The goal of the presented research is to study the effective operational range for a centrifugal vaneless diffuser turbocharger compressor with ported shroud typically used in diesel engines. A turbocharger bench facility was designed and tested in order to define the performances of the compressor and to better understand the occurrence of instabilities in the housing. Specific emphasis was given to the low mass flow rate region of the compressor performance characteristics where instabilities occur with fluctuations that can be significantly large in the case of surge. Static pressures and dynamic pressure fluctuations were measured at the inlet, the outlet, as well as at different positions around the volute and diffuser sections of the compressor in order to assess the development and propagation of flow instabilities. The dynamic signature of the flow was measured along with the elaboration of the compressor mapping.

Operational ranges of compressors are limited when running at low mass flow. In particular, large pressure fluctuations occur when reaching surge that can cause rapid deterioration of the bearing system and considerably increase the level of noise. In order to extent the operability of their turbochargers, Honeywell equipped its compressor housings with ported shrouds located at the inlet. The ported shroud has been demonstrated to allow a larger range of operability with minor negative impact on the compressor efficiency. In a collaborative work between Honeywell and the University of Cincinnati, a turbocharger bench facility was designed and tested. The size of the compressor was typical for a turbocharger used on diesel engines. The goal of the experimental study was to develop better understanding of the flow dynamic in the compressor housing that affects stall and surge for different operating conditions.

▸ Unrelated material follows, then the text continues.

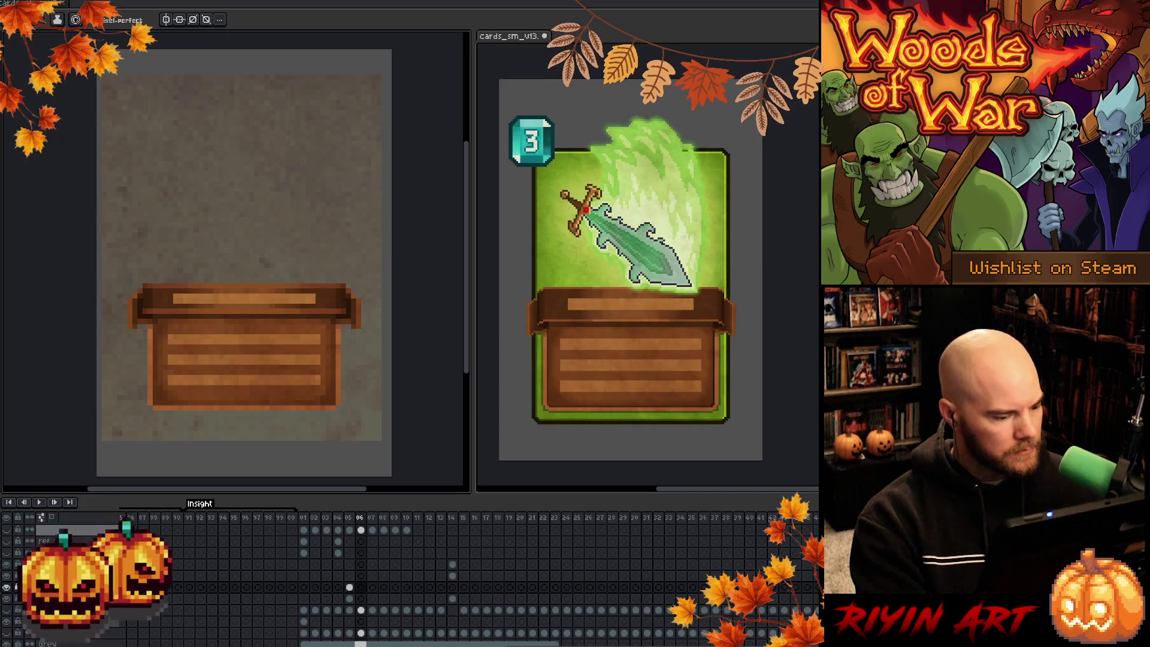
left_click(7, 611)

Surge is a phenomenon that limits the operational range of the compressor at low mass flow rates. The objective of this research is to study effective operational range for a ported shroud compressor. The size of the compressor is typical for a turbocharger used on diesel engines. To be able to extend the operational range, the surge characteristics have to be assessed. This is done by performing measurement of the flow at the inlet to the compressor wheel and pressure fluctuations at the inlet and outlet of the compressor housing. Detailed numerical computations of the flow in the entire compressor section under similar operating conditions have also been carried out. The experimental work includes Particle Imaging Velocimetry (PIV) measurements of the instantaneous and mean velocity field at the inlet. At surge, low frequency pulsations are detected that seem to result from back flow already observed in stall.